» **USING THE INFORMATION**:
#1 Answer these questions from the epilepsy cannabis survey article, labeling each answer with its letter:
(a) How many respondents did the nationwide survey ask?
(b) At which university is the Lambert Initiative based?
(c) Who was the lead author of the study?
#2 Please write the next paragraph of the epilepsy cannabis survey article, starting right after its final sentence.

» **EXERCISE TEXT**:
Segment Open

Survey Reveals More Epilepsy Patients Use Medicinal Cannabis -- What Does This Mean for Cannabis Research?
2017 looks promising for medicinal cannabis as a new survey shows that a majority of epilepsy patients turn to medical marijuana to properly manage their epileptic seizures. Will this finally pave the way for more research on the substance?
A nationwide survey by Epilepsy Action Australia Study, in cooperation with the Lambert Initiative at the University of Sydney, asked 976 respondents regarding cannabis use of people with epilepsy, its benefits and the reasons for using marijuana, The Guardian reports.
Survey results showed that a high percentage of the respondents actually turn to medical marijuana because it can elicit "more favorable" side effects compared prescription drugs that contain anti-epileptic effects.
In fact, the survey found that 14 percent of people with epilepsy use cannabis, 90 percent of which are adults and 71 percent are children who reported success in seizure management.
Anastasia Suraeve, lead author of the study from the Lambert Initiative, said this means the medical community cannot simply ignore the fact that a lot of people are turning to cannabis-based products in Australia.

Segment Closed

» **STUDY MATERIAL**:

Segment Open

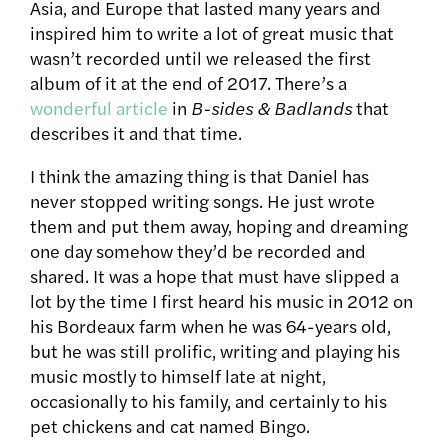
Asia, and Europe that lasted many years and
inspired him to write a lot of great music that
wasn’t recorded until we released the first
album of it at the end of 2017. There’s a
wonderful article
in
B-sides & Badlands
that
describes it and that time.
I think the amazing thing is that Daniel has
never stopped writing songs. He just wrote
them and put them away, hoping and dreaming
one day somehow they’d be recorded and
shared. It was a hope that must have slipped a
lot by the time I first heard his music in 2012 on
his Bordeaux farm when he was 64-years old,
but he was still prolific, writing and playing his
music mostly to himself late at night,
occasionally to his family, and certainly to his
pet chickens and cat named Bingo.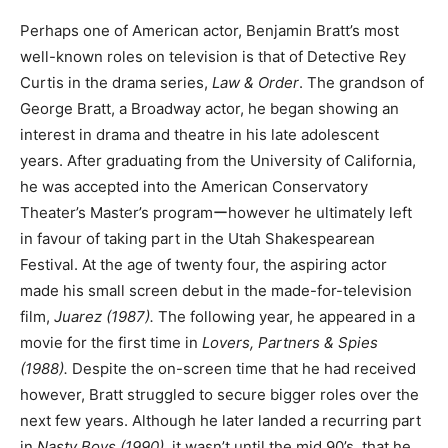
Perhaps one of American actor, Benjamin Bratt’s most
well-known roles on television is that of Detective Rey
Curtis in the drama series,
Law & Order
. The grandson of
George Bratt, a Broadway actor, he began showing an
interest in drama and theatre in his late adolescent
years. After graduating from the University of California,
he was accepted into the American Conservatory
Theater’s Master’s programーhowever he ultimately left
in favour of taking part in the Utah Shakespearean
Festival. At the age of twenty four, the aspiring actor
made his small screen debut in the made-for-television
film,
Juarez (1987).
The following year, he appeared in a
movie for the first time in
Lovers, Partners & Spies
(1988).
Despite the on-screen time that he had received
however, Bratt struggled to secure bigger roles over the
next few years. Although he later landed a recurring part
in
Nasty Boys (1990)
, it wasn’t until the mid 90’s, that he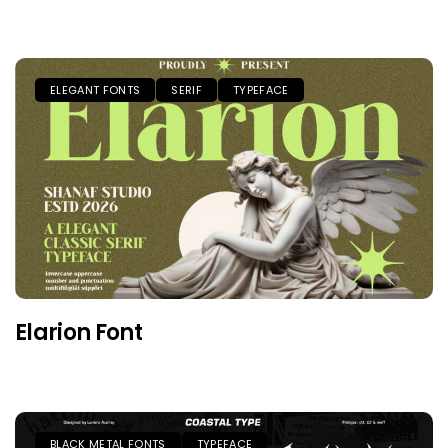
ELEGANT FONTS
SERIF
TYPEFACE
Elarion Font
BLACK METAL FONTS
TYPEFACE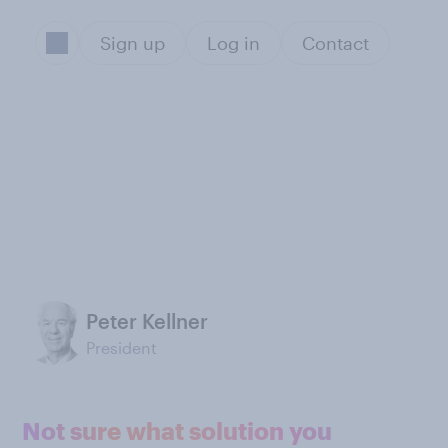
Sign up
Log in
Contact
Peter Kellner
President
Not sure what solution you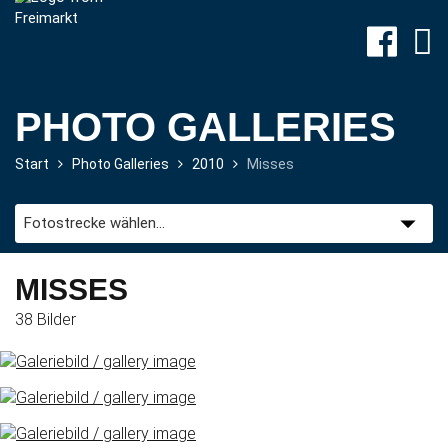
PHOTO GALLERIES
Start
Photo Galleries
2010
Misses
Site-
Plan
&
Attractions
MISSES
38 Bilder
Travel
&
P+R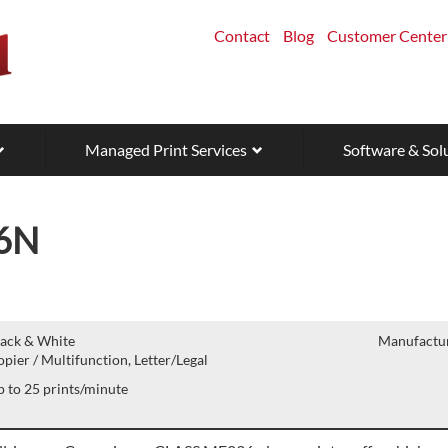
Contact
Blog
Customer Center
Managed Print Services
Software & Sol
6N
lack & White
Manufactur
pier / Multifunction, Letter/Legal
 to 25 prints/minute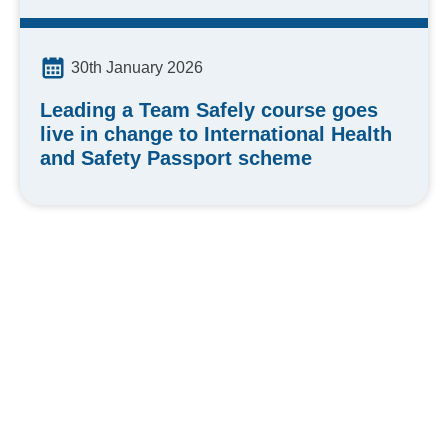
30th January 2026
Leading a Team Safely course goes
live in change to International Health
and Safety Passport scheme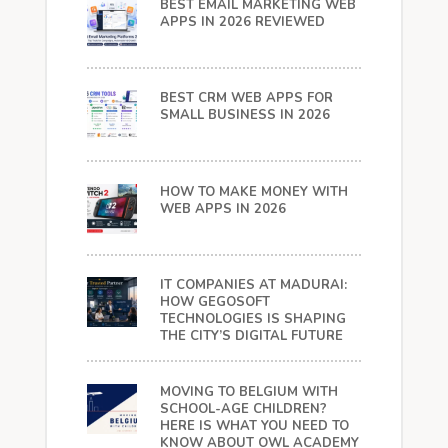
BEST EMAIL MARKETING WEB
APPS IN 2026 REVIEWED
BEST CRM WEB APPS FOR
SMALL BUSINESS IN 2026
HOW TO MAKE MONEY WITH
WEB APPS IN 2026
IT COMPANIES AT MADURAI:
HOW GEGOSOFT
TECHNOLOGIES IS SHAPING
THE CITY’S DIGITAL FUTURE
MOVING TO BELGIUM WITH
SCHOOL-AGE CHILDREN?
HERE IS WHAT YOU NEED TO
KNOW ABOUT OWL ACADEMY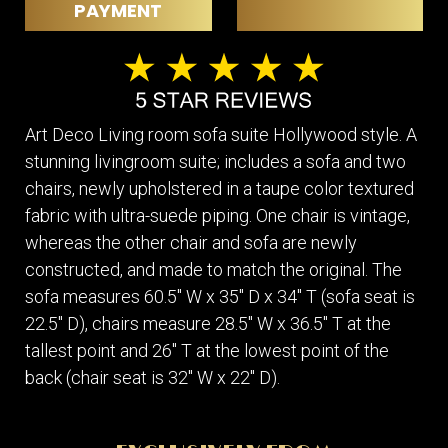
PAYMENT
Art Deco Living room sofa suite Hollywood style. A
stunning livingroom suite; includes a sofa and two
chairs, newly upholstered in a taupe color textured
fabric with ultra-suede piping. One chair is vintage,
whereas the other chair and sofa are newly
constructed, and made to match the original. The
sofa measures 60.5" W x 35" D x 34" T (sofa seat is
22.5" D), chairs measure 28.5" W x 36.5" T at the
tallest point and 26" T at the lowest point of the
back (chair seat is 32" W x 22" D).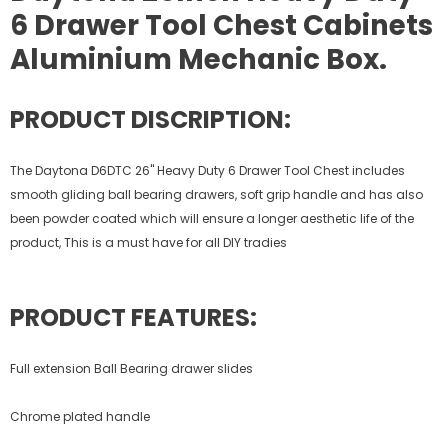
6 Drawer Tool Chest Cabinets
Aluminium Mechanic Box.
PRODUCT DISCRIPTION:
The Daytona D6DTC 26" Heavy Duty 6 Drawer Tool Chest includes
smooth gliding ball bearing drawers, soft grip handle and has also
been powder coated which will ensure a longer aesthetic life of the
product, This is a must have for all DIY tradies
PRODUCT FEATURES:
Full extension Ball Bearing drawer slides
Chrome plated handle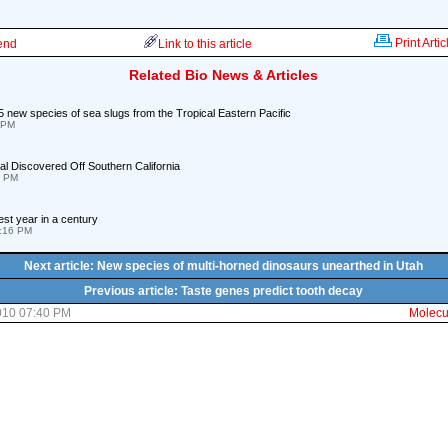
Print Artic
iend
Link to this article
Related Bio News & Articles
5 new species of sea slugs from the Tropical Eastern Pacific
 PM
l Discovered Off Southern California
1 PM
st year in a century
1:16 PM
Next article: New species of multi-horned dinosaurs unearthed in Utah
Previous article: Taste genes predict tooth decay
010 07:40 PM
Molecul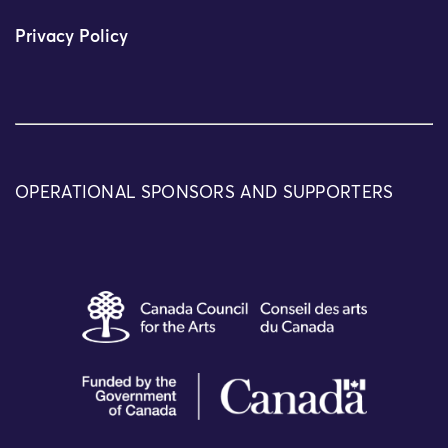
Privacy Policy
OPERATIONAL SPONSORS AND SUPPORTERS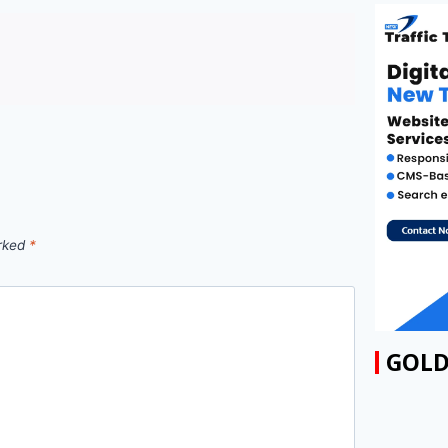
arked
*
GOLD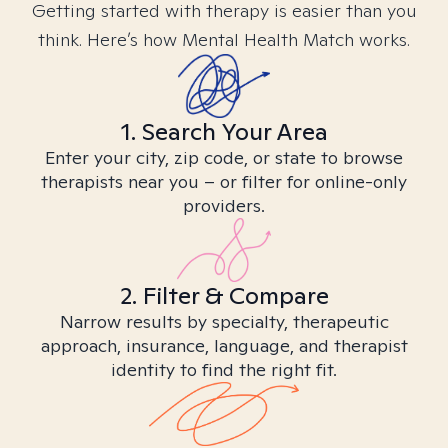
Getting started with therapy is easier than you
think. Here’s how Mental Health Match works.
1. Search Your Area
Enter your city, zip code, or state to browse
therapists near you – or filter for online-only
providers.
2. Filter & Compare
Narrow results by specialty, therapeutic
approach, insurance, language, and therapist
identity to find the right fit.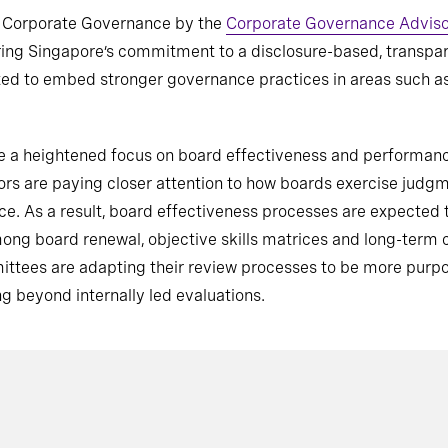
f Corporate Governance by the
Corporate Governance Advis
oring Singapore’s commitment to a disclosure-based, transpar
 to embed stronger governance practices in areas such as A
y be a heightened focus on board effectiveness and performa
stors are paying closer attention to how boards exercise ju
ice. As a result, board effectiveness processes are expecte
mong board renewal, objective skills matrices and long-term
tees are adapting their review processes to be more purpos
g beyond internally led evaluations.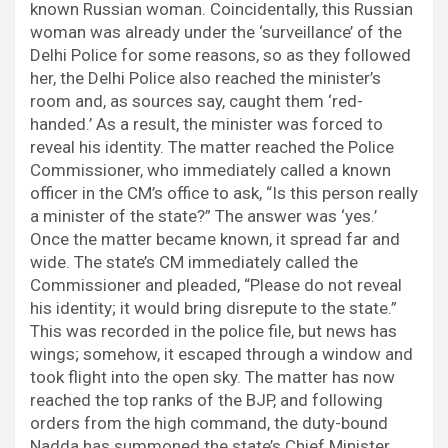
known Russian woman. Coincidentally, this Russian
woman was already under the ‘surveillance’ of the
Delhi Police for some reasons, so as they followed
her, the Delhi Police also reached the minister’s
room and, as sources say, caught them ‘red-
handed.’ As a result, the minister was forced to
reveal his identity. The matter reached the Police
Commissioner, who immediately called a known
officer in the CM’s office to ask, “Is this person really
a minister of the state?” The answer was ‘yes.’
Once the matter became known, it spread far and
wide. The state’s CM immediately called the
Commissioner and pleaded, “Please do not reveal
his identity; it would bring disrepute to the state.”
This was recorded in the police file, but news has
wings; somehow, it escaped through a window and
took flight into the open sky. The matter has now
reached the top ranks of the BJP, and following
orders from the high command, the duty-bound
Nadda has summoned the state’s Chief Minister,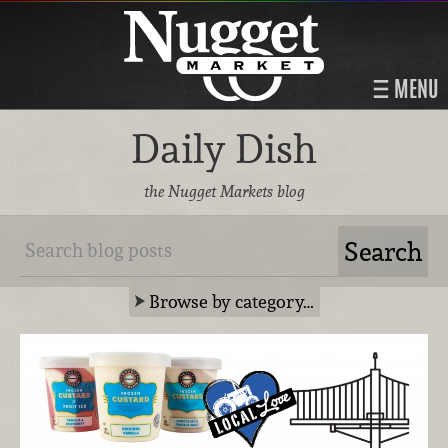
MENU
Daily Dish
the Nugget Markets blog
Browse by category…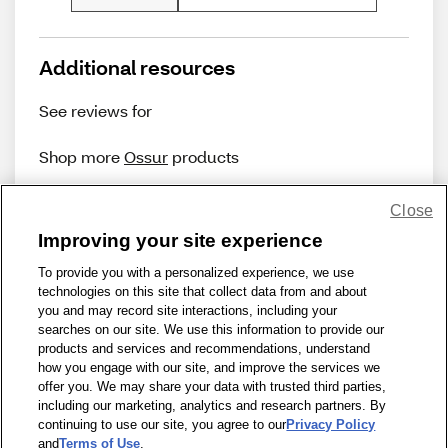
Additional resources
See reviews for
Shop more
Ossur
products
Close
Improving your site experience
To provide you with a personalized experience, we use
technologies on this site that collect data from and about
Share Feedback
you and may record site interactions, including your
searches on our site. We use this information to provide our
products and services and recommendations, understand
1-800-679-9691
|
Contact Us
|
Terms of Use
|
Accessibility
|
how you engage with our site, and improve the services we
offer you. We may share your data with trusted third parties,
Privacy Policy
|
WA Privacy Policy
|
Sitemap
|
Wellness Zone
|
including our marketing, analytics and research partners. By
© 1999 - 2026 CVS.com
continuing to use our site, you agree to our
Privacy Policy
and
Terms of Use
.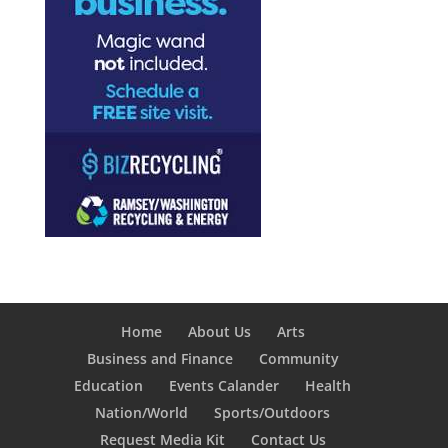
Home
About Us
Arts
Business and Finance
Community
Education
Events Calander
Health
Nation/World
Sports/Outdoors
Request Media Kit
Contact Us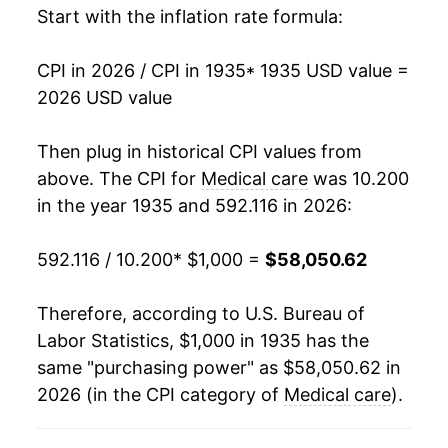
Start with the inflation rate formula:
1950
$1,482.03
1.85%
CPI in 2026 / CPI in 1935
* 1935 USD value =
1951
$1,552.29
4.74%
2026 USD value
1952
$1,637.25
5.47%
Then plug in historical CPI values from
1953
$1,695.26
3.54%
above. The CPI for
Medical care
was 10.200
in the year 1935 and 592.116 in 2026:
1954
$1,747.55
3.08%
592.116 / 10.200
* $1,000 =
$58,050.62
1955
$1,788.40
2.34%
1956
$1,853.76
3.65%
Therefore, according to U.S. Bureau of
Labor Statistics, $1,000 in 1935 has the
1957
$1,929.74
4.10%
same "purchasing power" as $58,050.62 in
2026 (in the CPI category of
Medical care
).
1958
$2,022.06
4.78%
1959
$2,107.03
4.20%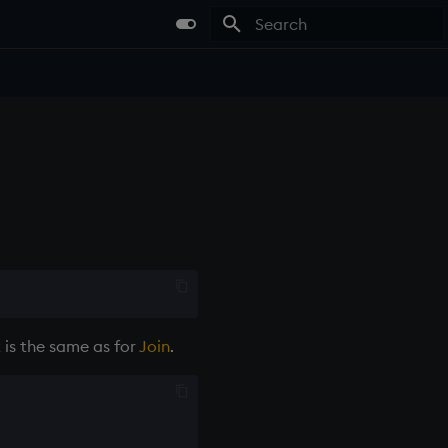
Type to start searching
t is the same as for
Join
.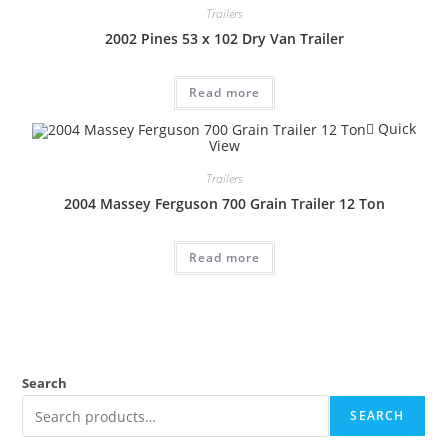
Trailers
2002 Pines 53 x 102 Dry Van Trailer
Read more
Quick
View
Trailers
2004 Massey Ferguson 700 Grain Trailer 12 Ton
Read more
Search
SEARCH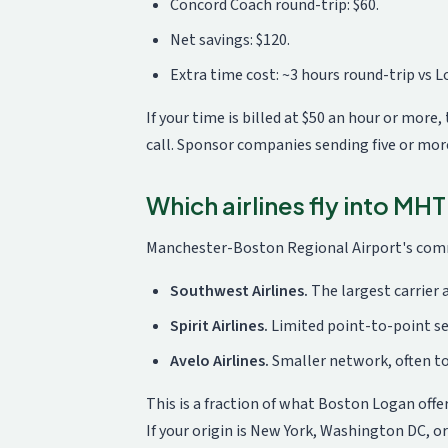
Concord Coach round-trip: $60.
Net savings: $120.
Extra time cost: ~3 hours round-trip vs Lo
If your time is billed at $50 an hour or more
call. Sponsor companies sending five or mo
Which airlines fly into MHT
Manchester-Boston Regional Airport's commer
Southwest Airlines.
The largest carrier 
Spirit Airlines.
Limited point-to-point ser
Avelo Airlines.
Smaller network, often to
This is a fraction of what Boston Logan offer
If your origin is New York, Washington DC, or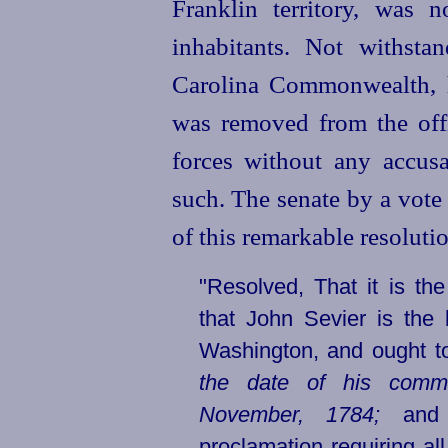
Franklin territory, was 
inhabitants. Not withstan
Carolina Commonwealth, h
was removed from the of
forces without any accus
such. The senate by a vote
of this remarkable resolutio
"Resolved, That it is th
that John Sevier is the
Washington, and ought 
the date of his comm
November, 1784;
and t
proclamation requiring all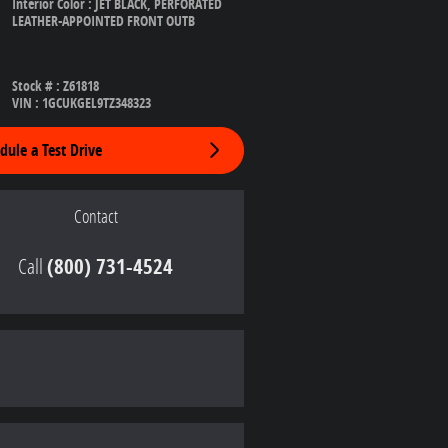
Interior Color
:
JET BLACK, PERFORATED
LEATHER-APPOINTED FRONT OUTB
Stock #
:
Z61818
VIN
:
1GCUKGEL9TZ348323
dule a Test Drive
Contact
Call
(800) 731-4524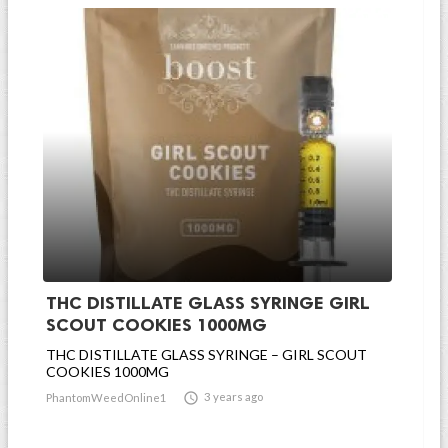
THC DISTILLATE GLASS SYRINGE GIRL
SCOUT COOKIES 1000MG
THC DISTILLATE GLASS SYRINGE – GIRL SCOUT
COOKIES 1000MG

3 years ago
PhantomWeedOnline1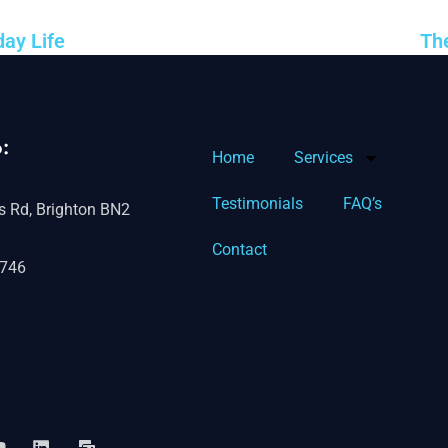
ay Life
Th
:
Home
Services
Testimonials
FAQ’s
s Rd, Brighton BN2
Contact
746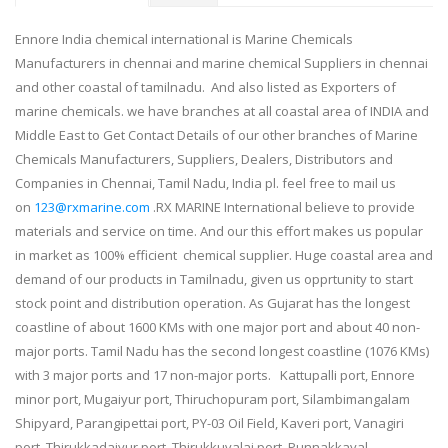
Ennore India chemical international is Marine Chemicals
Manufacturers in chennai and marine chemical Suppliers in chennai
and other coastal of tamilnadu. And also listed as Exporters of
marine chemicals. we have branches at all coastal area of INDIA and
Middle East to Get Contact Details of our other branches of Marine
Chemicals Manufacturers, Suppliers, Dealers, Distributors and
Companies in Chennai, Tamil Nadu, India pl. feel free to mail us
on
123@rxmarine.com
.RX MARINE International believe to provide
materials and service on time. And our this effort makes us popular
in market as 100% efficient chemical supplier. Huge coastal area and
demand of our products in Tamilnadu, given us opprtunity to start
stock point and distribution operation. As Gujarat has the longest
coastline of about 1600 KMs with one major port and about 40 non-
major ports. Tamil Nadu has the second longest coastline (1076 KMs)
with 3 major ports and 17 non-major ports. Kattupalli port, Ennore
minor port, Mugaiyur port, Thiruchopuram port, Silambimangalam
Shipyard, Parangipettai port, PY-03 Oil Field, Kaveri port, Vanagiri
port, Thirukkadaiyur port, Thirukkuvalai port, Punnakkayal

Segment Closed

» **PER-TASK OUTPUTS**:
#1
(a) 976
(b) The University of Sydney
(c) Anastasia Suraeve

#2
This may be an indication that it's "high" time to conduct more systematic studies in order to fully assess the effects of medicinal cannabis to people with epilepsy. Suraeve added that the survey shows that Australians are starting to look into the benefits of medical cannabis in epilepsy.
However, there's not much support from the government in the field of cannabis research or the legalization of marijuana itself. This means that future studies on medical marijuana will not be subsidized by the government and will be shouldered by institutions, just like in 2015 when grandparents of a girl suffering from epilepsy donated $33 million to the University of Sydney to conduct studies, The Guardian reports.